“This response we call Uncivilised art, and we are interested in one branch of it in particular: Uncivilised photography. Uncivilised photography is photography which attempts to stand outside of the human bubble and see us as we are: highly evolved apes with an array of talents and abilities which we are unleashing with sufficient thought, control, compassion or intelligence….

… Against the civilising project, which has become the progenitor of ecocide, Uncivilised photography offers not a non-human perspective – we remain human and, even now are not quite ashamed – but a perspective which sees us as one strand of a web rather than the first palanquin in a glorious procession. It offers an unblinking look at the among which we find ourselves”.

Dark Mountain Manifesto https://dark-mountain.net/about/manifesto/

This passage is from “Uncivilisation: The Dark Mountain Manifesto”, page 20. Except that I have substituted ‘uncivilised photography’ for ‘uncivilised writing’ in the original text. My apologies to the authors.

The idea of uncivilised photography intrigues me. Photography is very much a product of the technological, Modern era. The most dedicated person could, like NiƩpce or Fox-Talbot, build a camera from scratch, but it would require an extensive skill-set. For most photographers, the dependence on equipment is a given, the variables are how the individual expresses themself with these mass-produced tools.

It may become the case that the uncivilisation process takes a path such that photography becomes impossible when the technical support for the equipment is no longer available. I suspect at that stage, I will be more concerned with obtaining food than making art.
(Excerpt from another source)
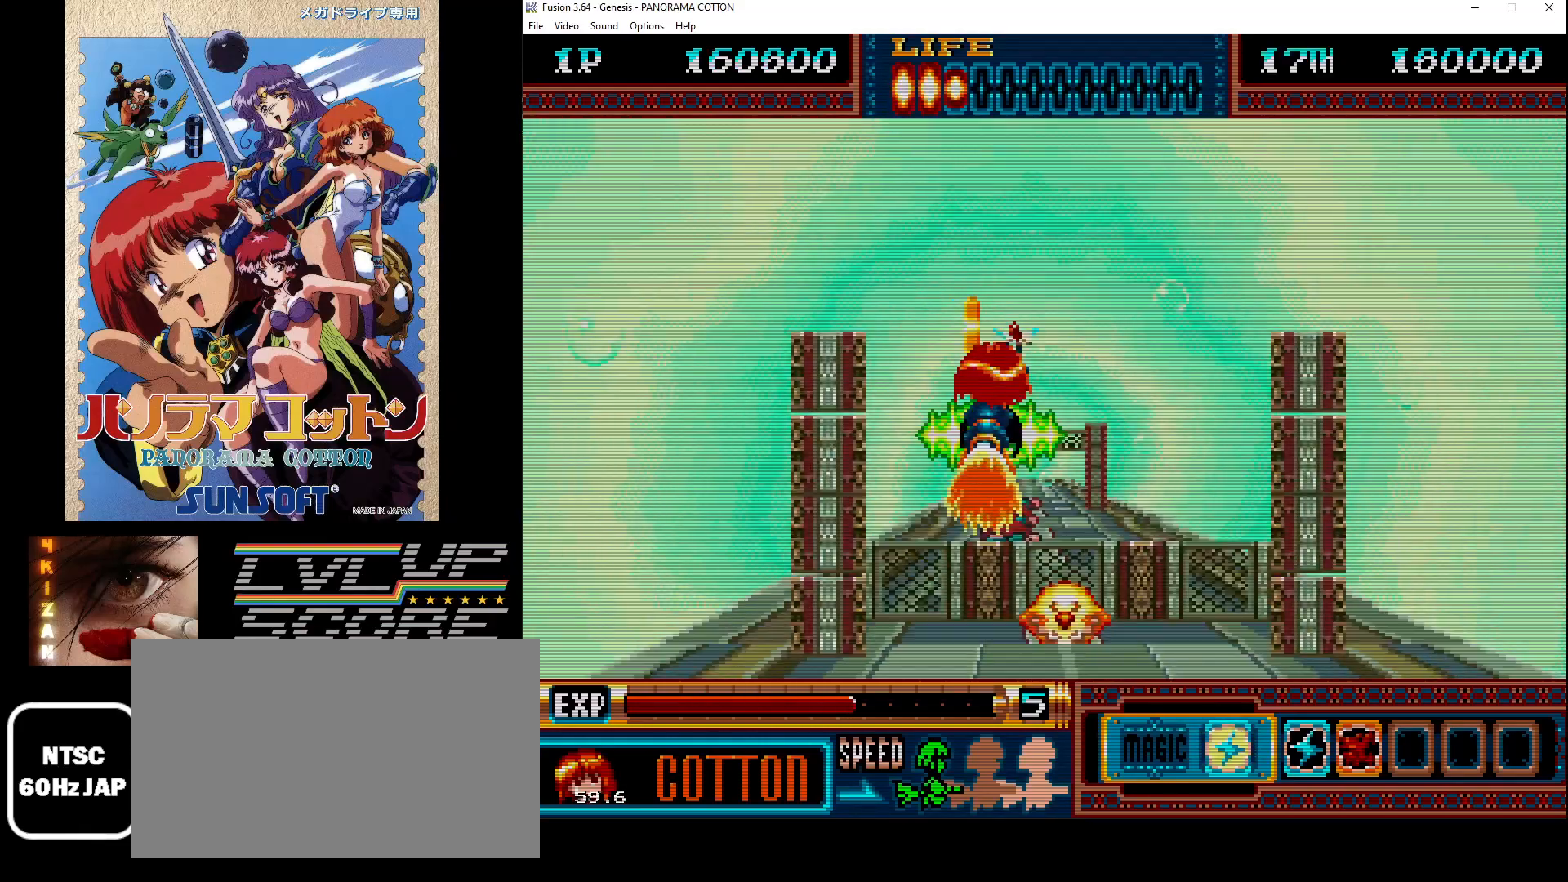
{"buttons": ["DPAD_DOWN"], "events": [[67, "B", "down"], [83, "DPAD_UP", "up"], [133, "B", "up"], [183, "DPAD_DOWN", "down"], [217, "B", "down"], [283, "B", "up"], [383, "B", "down"], [450, "B", "up"]]}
But, for now, photography is able to step outside of the world that created it and be the medium of a critical commentary: uncivilised photography.
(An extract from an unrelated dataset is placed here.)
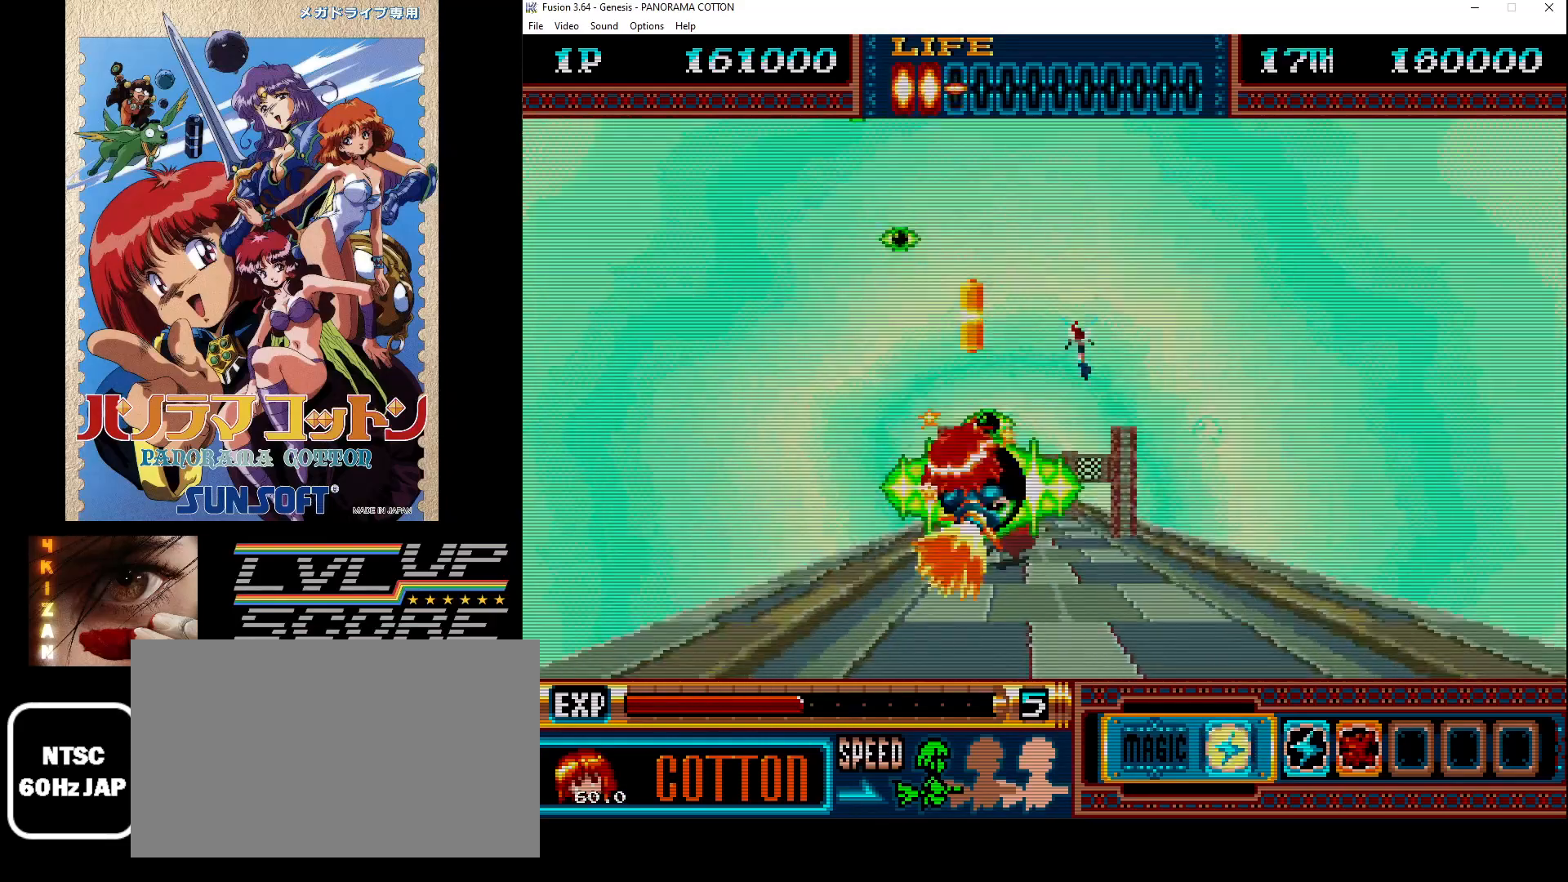
{"buttons": ["DPAD_UP"], "events": [[33, "DPAD_RIGHT", "down"], [67, "B", "down"], [100, "DPAD_RIGHT", "up"], [117, "DPAD_DOWN", "up"], [133, "B", "up"], [217, "B", "down"], [300, "B", "up"], [367, "B", "down"], [367, "DPAD_UP", "down"], [467, "B", "up"]]}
Such a step is analogous to the changes we need to make as humans. I grew up in the 1960s and 1970s and wanted for nothing. That was the experience of many in Europe and North America. But the world economy that supplied people like me so lavishly has faltered. It has hit the limits of exploitation and disastrously undermined the climate. My gilded early life came at a monumental cost. So now it is up to me and people like me to take a cold, hard look at the world we came from and decide where we are going next.

We must be critical of the culture we came from. It had many failings and we should name them. That criticism should not be limited to rational arguments as that is limited in its reach. We also need to reach out through the arts to engage emotionally. This is why Dark Mountain calls for uncivilised writing and I say, why not uncivilised photography?

Because photography is a visual medium, questions will be asked about what uncivilised photography will look like. Will a picture that is largely out of focus qualify as uncivilised?

Emphatically, no. Cultures that sit outside of ideas of civilisation can still produce precise, functional and beautiful artefacts. Uncivilised photography is more about stepping out of the comfortable place of consumer capitalism and looking critically into that culture instead. It is about looking at the natural, raw and sacred parts of life. It produces images that are timeless because they could have been made at any time. It is about being outside and free of the dominant culture.

The fundamental failing of modernity is its placing of human rationality as the crowning glory of the world. Uncivilised photography and uncivilised writing tell a different story. Of human beings as part of the world, in communion with it and accepting its limitations. Civilisation should be something to be observed with scepticism and with the knowledge that all civilisations fall, usually due to their own hubris.

Uncivilised photography is the inverse of nature photography. Rather than humans looking out to an external nature, uncivilised photography is at one with the world and peers with curiosity at what humans are doing. Humans and their civilisation are oddities, they should be viewed as such.

Humans have been presented with a beautiful, supportive, abundant world and they have proceeded to strip it of everything, even life itself. The world system is capitalism and capitalism values nothing but money. It is absolutely right to step out of this system and turn a critical eye upon it.

“I have seen the invention of human flight; a chief desire of man’s dreaming heart for ten thousand years;
And men have made it the chief of the means of massacre”.